> _About this exercise_: Rewrite the lines of each item with "sentimental" replaced by "apassionat", leaving everything else unchanged and omitting the pictures.
Records for the task START
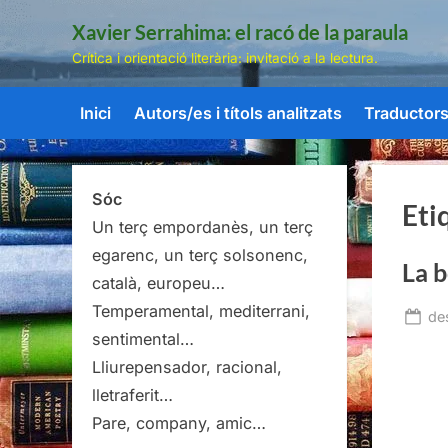
Skip
Xavier Serrahima: el racó de la paraula
to
Crítica i orientació literària: invitació a la lectura.
content
Inici
Autors/es i títols analitzats
Traductors/
Sóc
Eti
Un terç empordanès, un terç
egarenc, un terç solsonenc,
La 
català, europeu…
Temperamental, mediterrani,
Po
de
sentimental…
on
Lliurepensador, racional,
lletraferit…
Pare, company, amic…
Records for the task END
> _Solved exercise_:
Skip
Xavier Serrahima: el racó de la paraula
to
Crítica i orientació literària: invitació a la lectura.
content
Inici
Autors/es i títols analitzats
Traductors/
Sóc
Eti
Un terç empordanès, un terç
egarenc, un terç solsonenc,
La 
català, europeu…
Temperamental, mediterrani,
Po
de
apassionat…
on
Lliurepensador, racional,
lletraferit…
Pare, company, amic…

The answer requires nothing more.